Key Laboratory of Chemical Biology and Molecular Engineering of Ministry of Education, Institute of Biotechnology, Shanxi Universitygrid.163032.5, Taiyuan, Shanxi Province, China.
Institute of Applied Chemistry, Shanxi Universitygrid.163032.5, Taiyuan, Shanxi Province, China.
Microbiol Spectr. 2022 Apr 27;10(2):e0165621. doi: 10.1128/spectrum.01656-21. Epub 2022 Mar 14.
The extracellular substrate-binding proteins (SBPs) of ATP-binding cassette (ABC) importers tend to be expressed in excess relative to their cognate translocators, but how the stoichiometry of ABC transporters is controlled remains unclear. Here, we elucidated a mechanism contributing to differential gene expression in operons encoding ABC importers by employing cellulolytic Clostridia species, specifically Ruminiclostridium cellulolyticum. We found that there were usually stem-loop structures downstream of SBP genes, which could prematurely terminate the transcription of ABC importers and were putative internal intrinsic terminators, resulting in high transcript levels of upstream SBP genes and low transcript levels of downstream cognate translocator genes. This was determined by their termination efficiencies. Internal terminators had a lower U content in their 3' U-rich tracts and longer GC-rich stems, which distinguishes them from canonical terminators and potentially endows them with special termination efficiencies. The pairing of U-rich tracts and the formation of unpaired regions in these internal terminators contributed to their folding energies, affecting the stability of their upstream SBP transcripts. Our findings revealed a strategy of internal transcriptional terminators controlling stoichiometry of their flanking transcripts. Operons encoding protein complexes or metabolic pathways usually require fine-tuned gene expression ratios to create and maintain the appropriate stoichiometry for biological functions. In this study, a strategy for controlling differential expression of genes in an operon was proposed by utilizing ABC importers from Ruminiclostridium cellulolyticum. We found that a stem-loop structure is introduced into the intergenic regions of operons encoding ABC importers as the putative internal terminator, which results in the premature termination of transcription. Consequently, the stoichiometric ratio of genes flanking terminators is precisely determined by their termination efficiencies and folding energies at the transcriptional level. Thus, it can be utilized as a promising synthetic biology tool to control the differential expression of genes in an operon.

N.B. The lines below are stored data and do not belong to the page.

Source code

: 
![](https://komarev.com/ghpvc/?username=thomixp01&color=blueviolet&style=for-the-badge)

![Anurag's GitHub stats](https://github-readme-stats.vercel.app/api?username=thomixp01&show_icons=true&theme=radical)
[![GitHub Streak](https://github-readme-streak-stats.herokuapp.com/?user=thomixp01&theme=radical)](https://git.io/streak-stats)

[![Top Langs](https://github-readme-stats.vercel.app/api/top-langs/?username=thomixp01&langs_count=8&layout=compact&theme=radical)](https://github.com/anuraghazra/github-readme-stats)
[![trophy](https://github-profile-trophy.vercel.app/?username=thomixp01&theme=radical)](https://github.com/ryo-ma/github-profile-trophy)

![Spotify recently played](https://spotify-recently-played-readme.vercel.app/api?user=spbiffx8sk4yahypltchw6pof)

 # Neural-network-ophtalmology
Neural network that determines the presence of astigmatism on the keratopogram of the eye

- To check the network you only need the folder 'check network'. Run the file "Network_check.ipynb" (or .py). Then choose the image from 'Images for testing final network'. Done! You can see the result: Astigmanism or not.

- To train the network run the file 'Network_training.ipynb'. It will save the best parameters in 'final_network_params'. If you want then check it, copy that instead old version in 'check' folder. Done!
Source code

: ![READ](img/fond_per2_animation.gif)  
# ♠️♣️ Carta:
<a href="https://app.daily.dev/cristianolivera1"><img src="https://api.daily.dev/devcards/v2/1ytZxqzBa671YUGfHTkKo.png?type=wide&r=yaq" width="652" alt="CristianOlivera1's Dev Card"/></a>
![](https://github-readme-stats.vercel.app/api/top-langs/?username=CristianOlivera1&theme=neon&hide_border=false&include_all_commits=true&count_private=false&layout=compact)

ABC 转运蛋白的细胞外基质结合蛋白 (SBPs) 相对于其同源转运蛋白往往表达过量,但 ABC 转运蛋白的化学计量如何控制仍不清楚。在这里,我们通过使用纤维素分解梭菌物种,特别是 Ruminiclostridium cellulolyticum,阐明了导致编码 ABC 进口器操纵子中差异基因表达的机制。我们发现 SBP 基因的下游通常存在茎环结构,这些结构可以使 ABC 进口器的转录提前终止,并且是潜在的内部内在终止子,导致上游 SBP 基因的转录物水平较高,而下游同源转运蛋白基因的转录物水平较低。这是通过它们的终止效率来确定的。内部终止子在其 3' U 丰富的片段中具有较低的 U 含量和较长的 GC 丰富的茎,这将它们与典型的终止子区分开来,并可能赋予它们特殊的终止效率。富含 U 的片段的配对以及这些内部终止子中未配对区域的形成有助于它们的折叠能量,从而影响它们上游 SBP 转录物的稳定性。我们的发现揭示了内部转录终止子控制其侧翼转录物化学计量的策略。编码蛋白质复合物或代谢途径的操纵子通常需要精细调节基因表达比,以产生和维持适当的化学计量比以实现生物学功能。在这项研究中,提出了一种通过利用 Ruminiclostridium cellulolyticum 中的 ABC 进口器来控制操纵子中基因差异表达的策略。我们发现,茎环结构被引入到编码 ABC 进口器的操纵子的基因间区域作为潜在的内部终止子,导致转录提前终止。因此,终止子侧翼基因的化学计量比在转录水平上通过其终止效率和折叠能量精确确定。因此,它可以用作一种有前途的合成生物学工具,用于控制操纵子中基因的差异表达。